(Supplied information Opens)

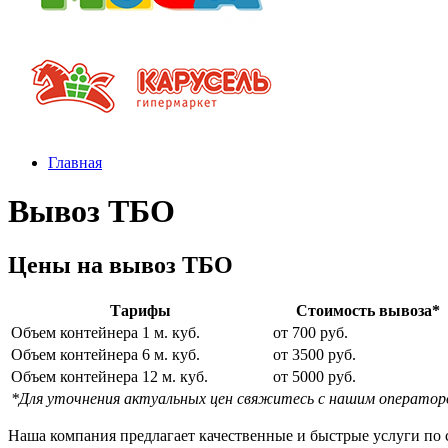
Главная
Вывоз ТБО
Цены на вывоз ТБО
Тарифы
Стоимость вывоза*
Объем контейнера 1 м. куб.
от 700 руб.
Объем контейнера 6 м. куб.
от 3500 руб.
Объем контейнера 12 м. куб.
от 5000 руб.
*Для уточнения актуальных цен свяжитесь с нашим оператор
Наша компания предлагает качественные и быстрые услуги по 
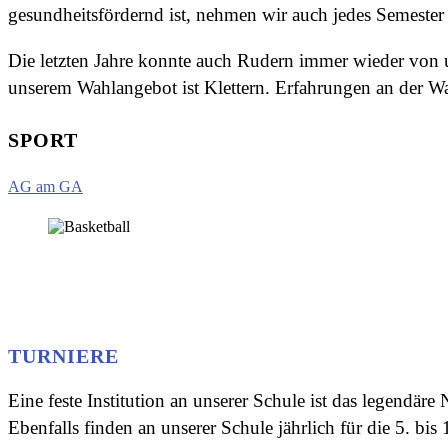
gesundheitsfördernd ist, nehmen wir auch jedes Semester 
Die letzten Jahre konnte auch Rudern immer wieder von 
unserem Wahlangebot ist Klettern. Erfahrungen an der
SPORT
AG am GA
TURNIERE
Eine feste Institution an unserer Schule ist das legendä
Ebenfalls finden an unserer Schule jährlich für die 5. bis 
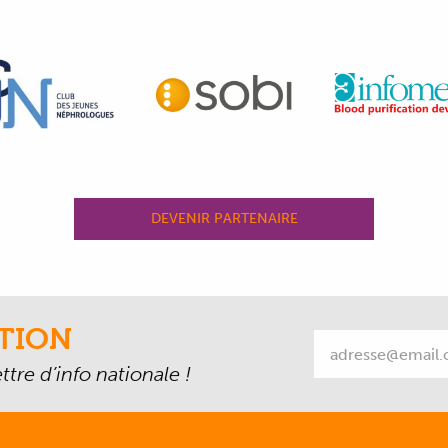
DEVENIR PARTENAIRE
TION
tre d’info nationale !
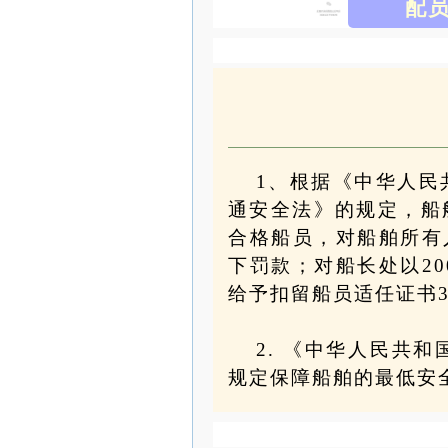
配
1、根据
《中华人民
通安全法》的规定，船
合格船员，对船舶所有人
下罚款；对船长处以20
给予扣留船员适任证书3
2. 《中华人民共
规定保障船舶的最低安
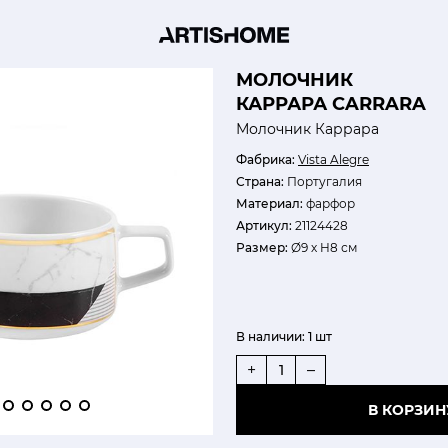
МОЛОЧНИК
КАРРАРА CARRARA
Молочник Каррара
Фабрика:
Vista Alegre
Страна:
Португалия
Материал:
фарфор
Артикул:
21124428
Размер:
Ø9 х H8 см
В наличии:
1 шт
+
–
В КОРЗИН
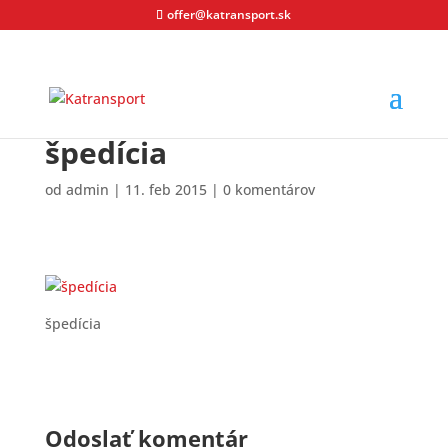
offer@katransport.sk
špedícia
od
admin
|
11. feb 2015
|
0 komentárov
špedícia
Odoslať komentár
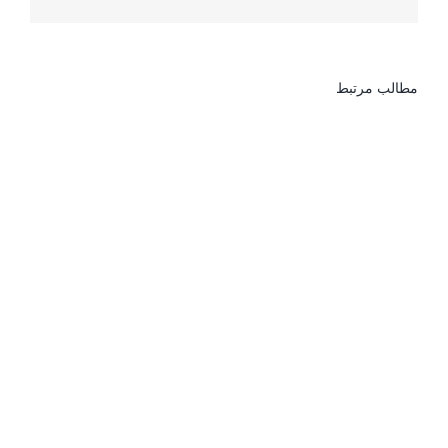
مطالب مرتبط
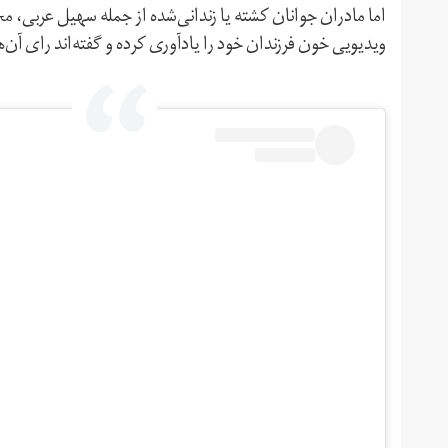
اما مادران جوانان کشته‌ یا زندانی‌شده از جمله سهیل عربی، م
ویدیویی خون فرزندان خود را یادآوری کرده‌ و گفته‌اند رای 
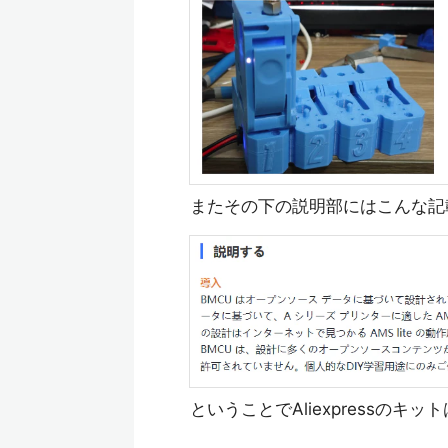
またその下の説明部にはこんな記載
ということでAliexpressの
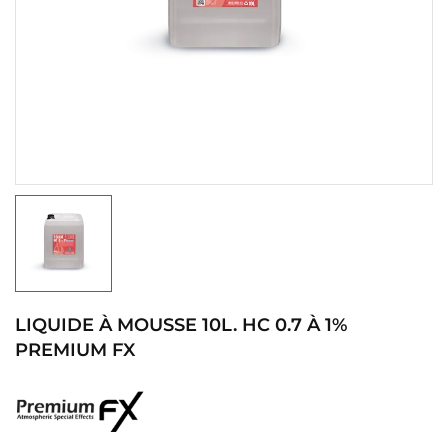
LIQUIDE À MOUSSE 10L. HC 0.7 À 1%
PREMIUM FX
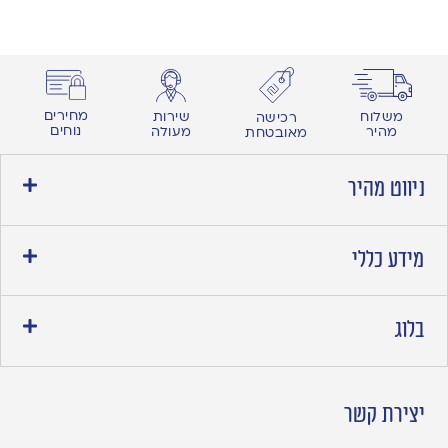
מחירים
משלוח
שירות
רכישה
נוחים
מהיר
מעולה
מאובטחת
ניווט מהיר
מידע כללי
בלוג
יצירת קשר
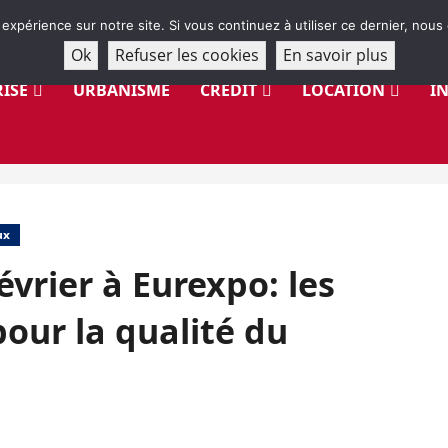
 expérience sur notre site. Si vous continuez à utiliser ce dernier, nous
Ok
Refuser les cookies
En savoir plus
ISE
URBANISME
CRÉDIT
LOCATION
I
ux
évrier à Eurexpo: les
our la qualité du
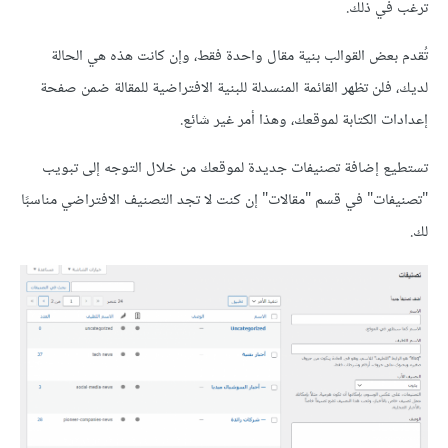
ترغب في ذلك.
تُقدم بعض القوالب بنية مقال واحدة فقط، وإن كانت هذه هي الحالة
لديك، فلن تظهر القائمة المنسدلة للبنية الافتراضية للمقالة ضمن صفحة
إعدادات الكتابة لموقعك، وهذا أمر غير شائع.
تستطيع إضافة تصنيفات جديدة لموقعك من خلال التوجه إلى تبويب
"تصنيفات" في قسم "مقالات" إن كنت لا تجد التصنيف الافتراضي مناسبًا
لك.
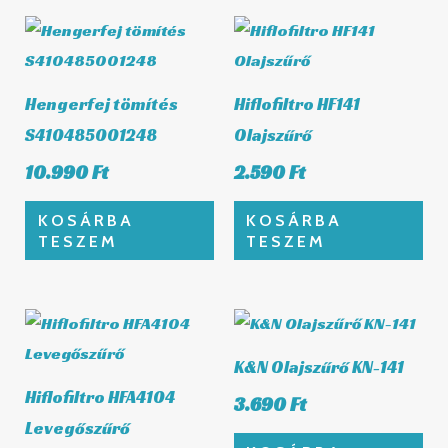
Hengerfej tömítés
Hiflofiltro HF141
S410485001248
Olajszűrő
10.990
Ft
2.590
Ft
KOSÁRBA
KOSÁRBA
TESZEM
TESZEM
K&N Olajszűrő KN-141
Hiflofiltro HFA4104
3.690
Ft
Levegőszűrő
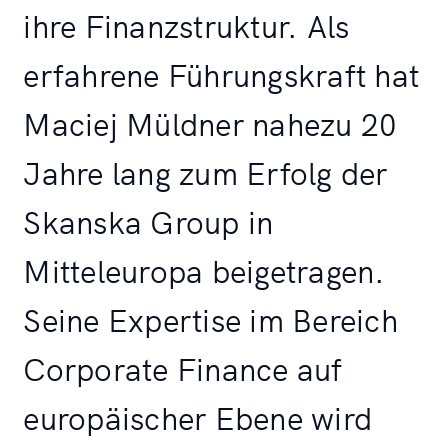
ihre Finanzstruktur. Als
erfahrene Führungskraft hat
Maciej Müldner nahezu 20
Jahre lang zum Erfolg der
Skanska Group in
Mitteleuropa beigetragen.
Seine Expertise im Bereich
Corporate Finance auf
europäischer Ebene wird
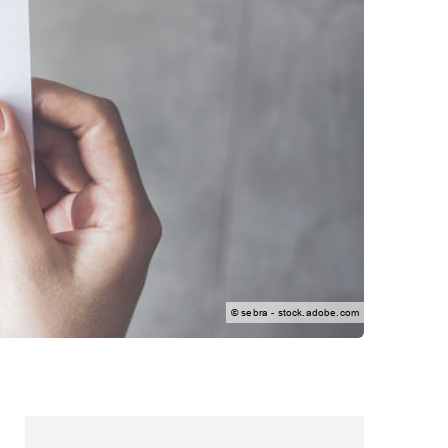
© sebra - stock.adobe.com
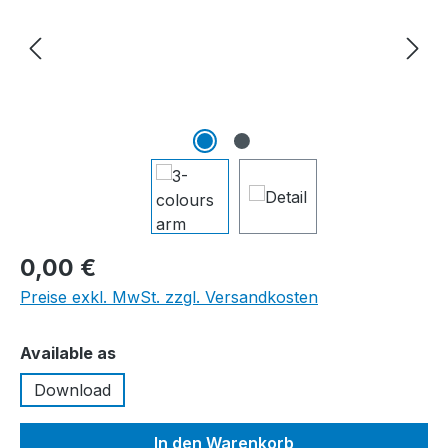
0,00 €
Preise exkl. MwSt. zzgl. Versandkosten
auswählen
Available as
Download
In den Warenkorb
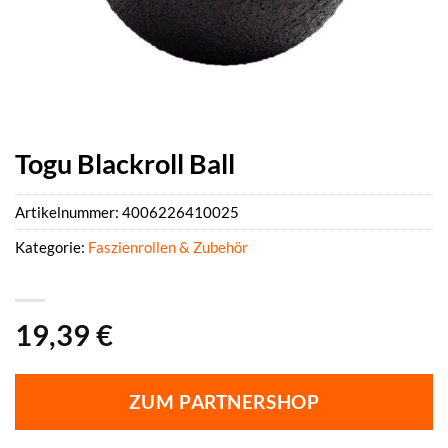
Togu Blackroll Ball
Artikelnummer:
4006226410025
Kategorie:
Faszienrollen & Zubehör
19,39
€
ZUM PARTNERSHOP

(Supplied information Closes)

**What the task asks:** Scan the records above and show every line in which the word "Объем" occurs.

**Result of the exercise:**
Объем контейнера 1 м. куб.
Объем контейнера 6 м. куб.
Объем контейнера 12 м. куб.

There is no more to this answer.